= Beginning of Section =

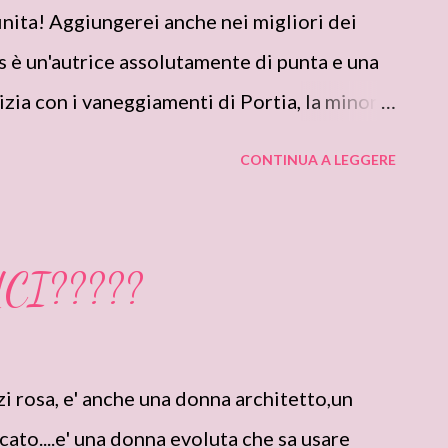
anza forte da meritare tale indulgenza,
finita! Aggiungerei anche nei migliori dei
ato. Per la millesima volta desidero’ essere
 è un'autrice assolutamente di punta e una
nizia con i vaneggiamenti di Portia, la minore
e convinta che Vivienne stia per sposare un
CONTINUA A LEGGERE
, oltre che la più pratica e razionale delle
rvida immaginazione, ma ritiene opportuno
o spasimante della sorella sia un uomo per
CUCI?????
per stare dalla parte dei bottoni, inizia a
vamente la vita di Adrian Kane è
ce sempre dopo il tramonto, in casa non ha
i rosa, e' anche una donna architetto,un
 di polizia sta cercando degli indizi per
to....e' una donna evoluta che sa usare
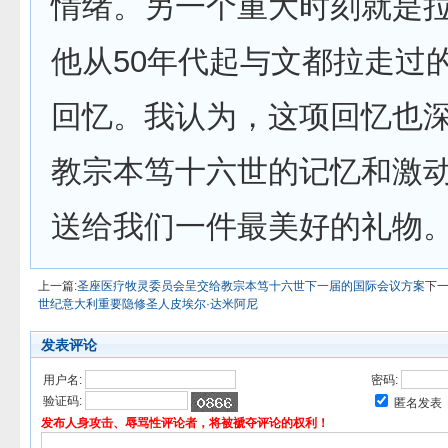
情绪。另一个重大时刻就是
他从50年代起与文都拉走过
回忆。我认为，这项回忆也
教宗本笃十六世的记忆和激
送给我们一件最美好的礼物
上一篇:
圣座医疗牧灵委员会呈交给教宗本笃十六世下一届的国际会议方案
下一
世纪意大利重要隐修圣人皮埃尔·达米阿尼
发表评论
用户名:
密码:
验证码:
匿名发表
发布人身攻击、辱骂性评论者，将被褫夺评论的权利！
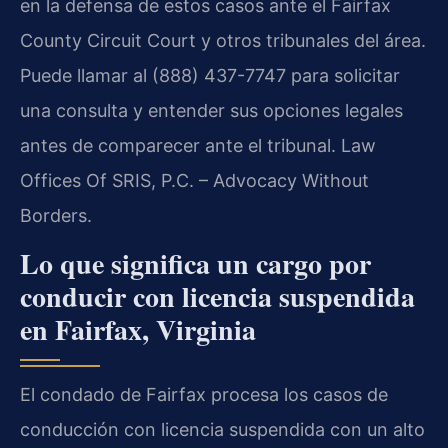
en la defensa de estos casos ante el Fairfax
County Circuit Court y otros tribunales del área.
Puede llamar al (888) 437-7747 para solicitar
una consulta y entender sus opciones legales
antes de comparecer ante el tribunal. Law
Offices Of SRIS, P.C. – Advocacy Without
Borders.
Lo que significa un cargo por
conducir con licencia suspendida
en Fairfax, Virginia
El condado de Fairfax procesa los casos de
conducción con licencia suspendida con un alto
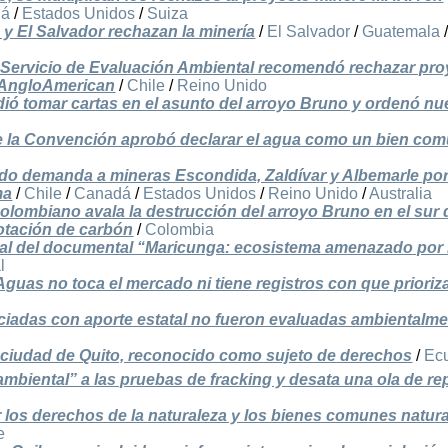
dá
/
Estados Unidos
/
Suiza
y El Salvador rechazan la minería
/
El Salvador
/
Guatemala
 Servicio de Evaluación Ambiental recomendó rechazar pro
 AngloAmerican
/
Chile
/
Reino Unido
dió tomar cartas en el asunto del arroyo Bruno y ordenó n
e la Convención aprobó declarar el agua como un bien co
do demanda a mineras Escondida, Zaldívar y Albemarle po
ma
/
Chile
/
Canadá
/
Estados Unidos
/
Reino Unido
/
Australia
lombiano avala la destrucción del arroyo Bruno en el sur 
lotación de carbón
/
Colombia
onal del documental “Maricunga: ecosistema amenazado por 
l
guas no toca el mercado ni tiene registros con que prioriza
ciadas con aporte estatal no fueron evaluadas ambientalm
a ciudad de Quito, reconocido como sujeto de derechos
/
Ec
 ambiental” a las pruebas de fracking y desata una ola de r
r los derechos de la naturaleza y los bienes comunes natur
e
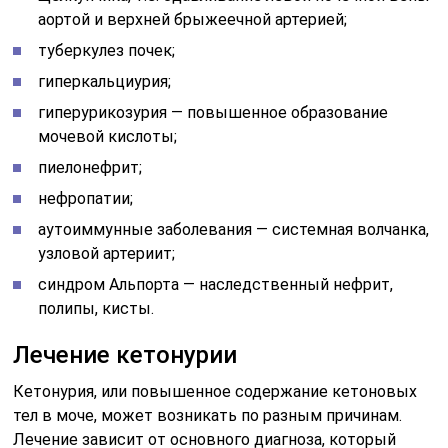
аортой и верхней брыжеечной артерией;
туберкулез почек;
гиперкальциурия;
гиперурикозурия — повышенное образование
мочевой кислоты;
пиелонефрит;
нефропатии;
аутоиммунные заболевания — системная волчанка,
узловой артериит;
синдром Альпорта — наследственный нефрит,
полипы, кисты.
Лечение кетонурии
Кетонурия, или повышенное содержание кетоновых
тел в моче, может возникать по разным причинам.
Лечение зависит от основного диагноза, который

= End of Section =

[Exercise]
Transcribe every entry exactly. Leave out the pictures.

[Task response]
anza forte da meritare tale indulgenza,
finita! Aggiungerei anche nei migliori dei
ato. Per la millesima volta desidero’ essere
 è un'autrice assolutamente di punta e una
nizia con i vaneggiamenti di Portia, la minore
e convinta che Vivienne stia per sposare un
CONTINUA A LEGGERE
, oltre che la più pratica e razionale delle
rvida immaginazione, ma ritiene opportuno
o spasimante della sorella sia un uomo per
CUCI?????
per stare dalla parte dei bottoni, inizia a
vamente la vita di Adrian Kane è
ce sempre dopo il tramonto, in casa non ha
i rosa, e' anche una donna architetto,un
 di polizia sta cercando degli indizi per
to....e' una donna evoluta che sa usare
情绪。另一个重大时刻就是
他从50年代起与文都拉走过
回忆。我认为，这项回忆也
教宗本笃十六世的记忆和激
送给我们一件最美好的礼物
上一篇:
圣座医疗牧灵委员会呈交给教宗本笃十六世下一届的国际会议方案
下一
世纪意大利重要隐修圣人皮埃尔·达米阿尼
发表评论
用户名:
密码:
验证码:
匿名发表
发布人身攻击、辱骂性评论者，将被褫夺评论的权利！
en la defensa de estos casos ante el Fairfax
County Circuit Court y otros tribunales del área.
Puede llamar al (888) 437-7747 para solicitar
una consulta y entender sus opciones legales
antes de comparecer ante el tribunal. Law
Offices Of SRIS, P.C. – Advocacy Without
Borders.
Lo que significa un cargo por
conducir con licencia suspendida
en Fairfax, Virginia
El condado de Fairfax procesa los casos de
conducción con licencia suspendida con un alto
dá
/
Estados Unidos
/
Suiza
y El Salvador rechazan la minería
/
El Salvador
/
Guatemala
 Servicio de Evaluación Ambiental recomendó rechazar pro
 AngloAmerican
/
Chile
/
Reino Unido
dió tomar cartas en el asunto del arroyo Bruno y ordenó n
e la Convención aprobó declarar el agua como un bien co
do demanda a mineras Escondida, Zaldívar y Albemarle po
ma
/
Chile
/
Canadá
/
Estados Unidos
/
Reino Unido
/
Australia
lombiano avala la destrucción del arroyo Bruno en el sur 
lotación de carbón
/
Colombia
onal del documental “Maricunga: ecosistema amenazado por 
l
guas no toca el mercado ni tiene registros con que prioriza
ciadas con aporte estatal no fueron evaluadas ambientalm
a ciudad de Quito, reconocido como sujeto de derechos
/
Ec
 ambiental” a las pruebas de fracking y desata una ola de r
r los derechos de la naturaleza y los bienes comunes natur
e
аортой и верхней брыжеечной артерией;
туберкулез почек;
гиперкальциурия;
гиперурикозурия — повышенное образование
мочевой кислоты;
пиелонефрит;
нефропатии;
аутоиммунные заболевания — системная волчанка,
узловой артериит;
синдром Альпорта — наследственный нефрит,
полипы, кисты.
Лечение кетонурии
Кетонурия, или повышенное содержание кетоновых
тел в моче, может возникать по разным причинам.
Лечение зависит от основного диагноза, который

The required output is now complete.